Poland and Hungary on their own

But petty cash is hardly sufficient for Orban, nor is he willing to negotiate. Formerly a staunch liberal, he has become a crusader for a new form of Europe based on, in his own words, a “system of national cooperation” – in contrast to a more federalist view of Europe. Orban positions himself as a defender of Christendom, protecting its borders against foreign invaders, much as the Hungarian kings of the 16th and 17th century did against the Ottomans.

It is a mythical image, but one that also has the ears of Jaroslaw Kaczynski, the grey cardinal of Polish politics who is chairman of its ruling Law and Justice party. In the eyes of both men, Europe’s Brussels-centric liberal era is over, and it’s time gravity was shifted back to European capitals. This conveniently ignores the fact that in Brussels it is essentially the member states that ultimately call the shots, not the supranational European Commission.

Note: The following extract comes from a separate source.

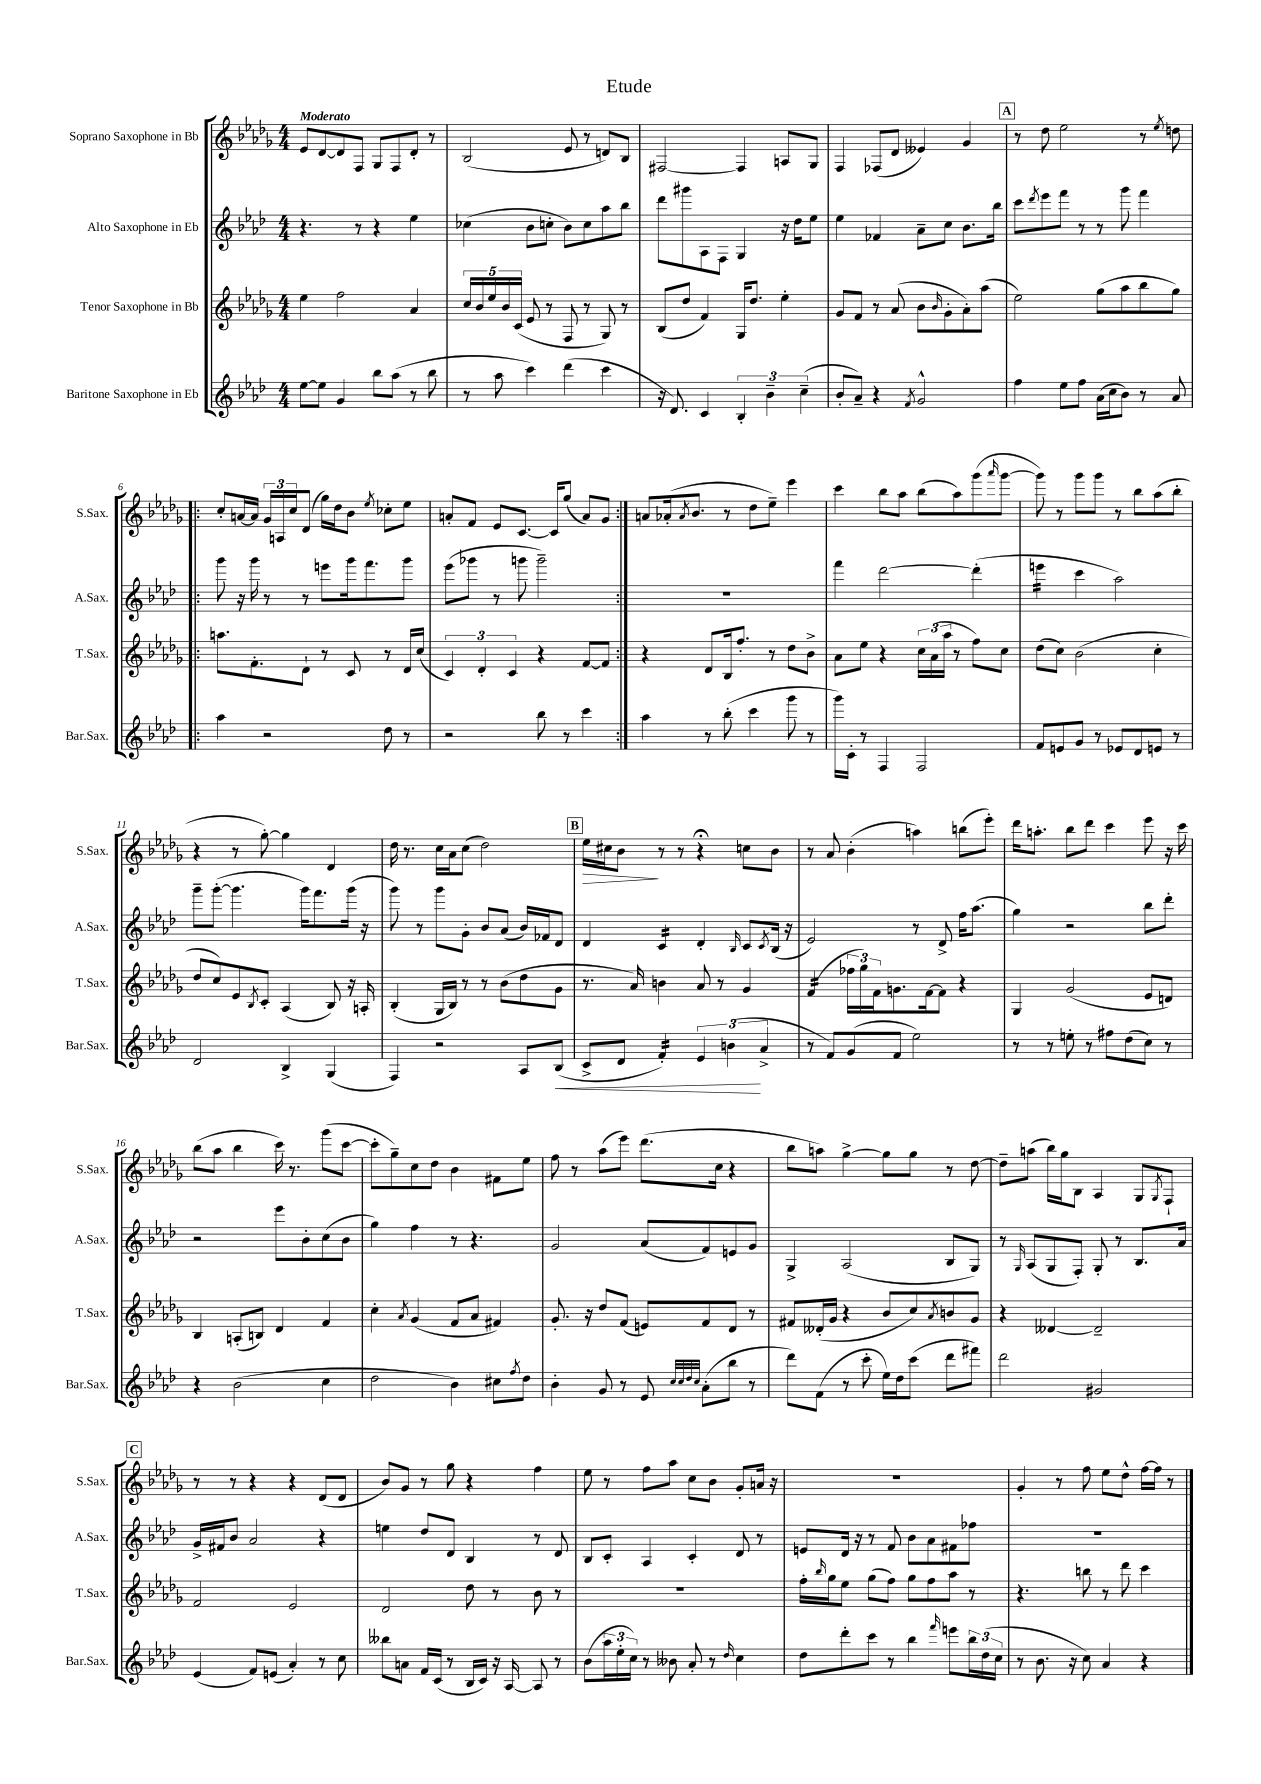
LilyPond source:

Orban’s and Kaczynski’s “cultural counter-revolution” is more defined by what it stands against, than what it stands for. Ultimately, it is battling against two Bs: Brussels and Berlin. Falsely or not, in their eyes, Brussels represents “an ever closer union” that may one day lead to a federal EU that will eat away the sovereignty of its member states. Berlin, on the other hand, means Merkel to Orban (his staunch critic and one blamed for the migration crisis) and Germany to Kaczynski – Poland’s old nemesis whose tremendous economic power he ultimately fears. So Merkel’s open-door policy on refugees and calls for solidarity and burden-sharing among member states merely made the mandatory quotas a perfect target for these two reactionaries.

Visegrad grumbles

Such world views do not sit comfortably with the other two members of the Visegrad Group: the Czech Republic and Slovakia. While all four countries voted against the mandatory quotas in the Council of Ministers, and both Prague and Bratislava criticised the proposals, they trod a much more careful line. For example, while the Slovak prime minister, Robert Fico, was very quick to tell a domestic audience that Slovakia was no place for Muslims, the country is silently implementing voluntary relocation for refugees. Given that the current Slovak EU presidency sought European unity of action as one of its top priorities, the Hungarian referendum is merely an additional headache rather than an opportunity.

This means that while Hungary’s referendum may have a wider raison d’etre, it does nevertheless also have more indirect consequences. By holding the referendum, Orban narrowed the parameters for dialogue on possible alternatives for how to relocate refugees. The referendum will merely add further divisions to an already fractured EU.

So in terms of providing an instrument for Orban’s counter-revolution, the referendum has succeeded. Rather than a humiliating defeat, it ensures that the spectre of Orban will haunt Europe for years to come.